THE NEED FOR SPEED:
Courtesy of Peter Nilsson
Instead of testing each tissue sample on its own slide, the protein profiling is done using tissue microarrays generated by assembling large number of patient biopsies onto a single glass slide.
In the largest project of its kind, Swedish scientists are studying normal and cancerous tissues to discover not only the location and abundance of all human proteins, but also how these are affected by disease states. "We want to make a comprehensive protein atlas for every protein," says project leader Mathias Uhlen of the Royal Institute of Technology in Stockholm. "My vision is that we will have a complete atlas in 10 years."
The team is using fluorescent antibodies to localize each protein with high-resolution imaging. The pictures they take are sharp enough to see where the protein resides within each cell, and also to estimate its abundance. "You can use the computer as a virtual microscope to zoom in and out," says Uhlen.
Using data from the Human Genome Project, the researchers cloned predicted genes from chromosomes X, Y, 14, and 22 (more will follow). The project will help to confirm gene predictions and to define gene functions, they suggest.
From each cloned gene, the team produces polyhistidine-tagged recombinant protein and uses it to generate polyclonal antibodies. "In formalin-fixed tissue samples on a slide, the proteins are denatured, unfolded," notes Uhlen. "If you're using monoclonal antibodies, you're lucky if the one [antibody-binding] site is exposed."
The group is producing 100–150 new recombinant proteins each week, and five new antibodies a day. They are generating about 150 gigabytes of data every day, and have written 60,000 lines of code in the past year to create a database of the images and associated experimental data. The first release of the public database is planned for the Human Proteome Organization (HUPO) conference in August, and Uhlen envisions updated releases every six months.

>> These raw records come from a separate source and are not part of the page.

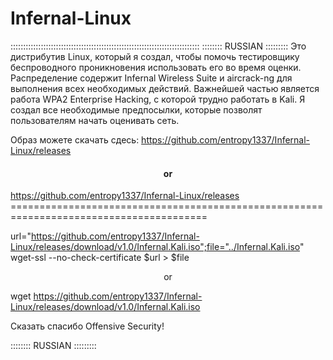# Infernal-Linux

:::::::::::::::::::::::::::::::::::::::::::::::::::::::::::::::::::::::::::
:::::::: RUSSIAN :::::::::
Это дистрибутив Linux, который я создал, чтобы помочь тестировщику беспроводного проникновения использовать его во время оценки. 
Распределение содержит Infernal Wireless Suite и aircrack-ng для выполнения всех необходимых действий. 
Важнейшей частью является работа WPA2 Enterprise Hacking, с которой трудно работать в Kali.
Я создал все необходимые предпосылки, которые позволят пользователям начать оценивать сеть.

Образ можете скачать сдесь: https://github.com/entropy1337/Infernal-Linux/releases
                                   	<h4 align=center>or</h4>
                            https://github.com/entropy1337/Infernal-Linux/releases<br>
          ========================================================================================<br>

url="https://github.com/entropy1337/Infernal-Linux/releases/download/v1.0/Infernal.Kali.iso";file="../Infernal.Kali.iso"
wget-ssl --no-check-certificate $url > $file
    <p align=center>or</p>
wget https://github.com/entropy1337/Infernal-Linux/releases/download/v1.0/Infernal.Kali.iso

Сказать спасибо Offensive Security!

:::::::: RUSSIAN :::::::::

The database is not the only resource from the HUPO-funded project. "A lot of groups worldwide will want to work with these antibodies," says Uhlen. The team uses less than one percent of each antibody for its experiments. "There is plenty left for other people to use for other purposes," he says.
He and his collaborators have begun to set up the Swedish Human Proteome Resource
Aebersold has slight concerns, however, about antibody specificity. "One of the real challenges with the antibody approach is that although it is easy enough to make antibodies, it is very difficult to figure out if the antibody is specific ... or if there are any cross-reactivities," he says.
Uhlen says he is confident that the specialized purification and validation procedure his team uses will weed out nonspecific antibodies and limit false-positives. The team purifies each antibody using its particular protein antigen; they test each antibody preparation against an array of hundreds of different proteins to check for cross-reactivity. Additionally, the researchers plan to produce two different antibodies to two different parts of the protein; the binding pattern of the two antibodies will validate each other, Uhlen says.
Each antibody is used to produce more than 700 pictures from different tissue samples, amounting to 10,000 images each week. The fully automated procedure probes tissue microarray samples from 48 normal tissues, including heart and brain, and from the 20 cancers that occur most frequently in the Western world, including breast, prostate, and liver. Uhlen and his colleagues hope that the comparison between normal and cancerous tissues will provide insights into the proteins that underlie the disease process.
Helmut Meyer, director of the Medical Proteome Center at the Ruhr University of Bochum, Germany, and one of the leaders of the HUPO-funded Human Brain Proteome Project, cautions that finding protein expression differences between normal and disease states does not necessarily mean those proteins are the cause of the disease. Anything the proteome projects highlight will need validation by inspection at a much closer level with more traditional techniques, such as knocking out the gene in an animal model.
Says Uhlen, "We are already seeing a significant number of potential diagnostic markers, but it's early days to say whether any of these are druggable targets."